By Judy Darley
Summer stirred hot milk, folded in the pink of Hal’s gran’s powdered rouge, and added a smidge of salt for mouth-feel. Sunburn pink with an aftertaste of phlegm—yum. Hal’s gran’s photo looked on from the kitchen wall, eyes pinched to crevices from the effort of remembering never to disappoint.
Hal claimed the trembling blancmange prompted memories of favorite childhood jaunts—of sun and games and laughter. For Summer, his words dredged up thoughts of traffic jams, toe-scraping treks over barnacled rocks, and earache-inducing gales blasting through rainbow-banded windbreaks.
Summer mixed in a pinch of crumbled mortar to accustom him to the texture and offered him a spoonful to taste. She told him she was on a diet so wouldn’t be eating any herself. Hearing that, he pummeled her thighs in approval, and then raised an eyebrow at how easily Summer bruised to the color of the sea.
The gulls had rustled their wings when Summer strode into adulthood. They clacked their beaks together as she mistook Hal’s proposal for a promise of adventures to come.
Their strangled cries lamented the pain waiting in the truth until her body could only respond in kind. Muscles strained and skin calloused; the stilettos he picked out rubbed blisters into her heels. She dreamt of boundaries shrinking inwards and woke floundering for breath.
The more Hal’s storms eroded her confidence, the harder it became to articulate her brilliance for prospective employers. However doggedly she strived, her biggest achievement for weeks was invisibility—coasting under radars, gliding unheard, skirting pavement crowds to avoid being overwhelmed.
At last, she found a job folding white letters to slide into buff envelopes until her fingers stung with paper cuts. Rustling in her corner of the office, she felt she was only visible at certain angles, when the light fell just so.
Only the gulls paid attention, swooping low and flint-eyed as though wondering whether she’d tear, corner to corner, if caught in a brisk breeze.
Hal suggested they rent a place with his cousin’s family, all crushed in together for fun. “Wear those sexy shoes I bought you.
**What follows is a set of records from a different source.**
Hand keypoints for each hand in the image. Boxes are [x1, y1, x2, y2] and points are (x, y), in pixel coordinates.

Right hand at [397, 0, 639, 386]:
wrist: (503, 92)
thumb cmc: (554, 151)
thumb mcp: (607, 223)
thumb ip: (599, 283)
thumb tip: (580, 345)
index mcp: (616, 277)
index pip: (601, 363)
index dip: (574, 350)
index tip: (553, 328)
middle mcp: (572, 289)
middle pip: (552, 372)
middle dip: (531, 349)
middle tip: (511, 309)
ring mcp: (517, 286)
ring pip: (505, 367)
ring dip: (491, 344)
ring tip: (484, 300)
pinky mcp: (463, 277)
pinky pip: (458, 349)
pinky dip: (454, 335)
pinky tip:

And put some makeup on. Cover that mark on your face or they’ll think you walk into doors on purpose.”
Summer’s heart vibrated in her chest. She’d googled the property they’d booked and marveled at the wit who’d marketed a shed as a rustic villa. The wooden walls looked rustic in a way that threatened splinters. Her stomach churned as she pictured them jollying along over board games and sour gin while gulls pecked at the window grouting.
They trawled towards the coast, passing a family saloon with its nose smashed in. Orange glass glittered on the verge. She turned to see her suitcase on the backseat and was glad she’d packed her comfy shoes.
His gran’s blancmange blushed in its dish, suffocating under plastic. Crushed pills provided a hint of textured grit—just enough to deepen sleep.
The villa was two miles from the nearest seaside town. She’d be there in time to hear the gulls call goodnight and watch the moon rise before the last train to anywhere. By dawn she would be far enough away to think herself free.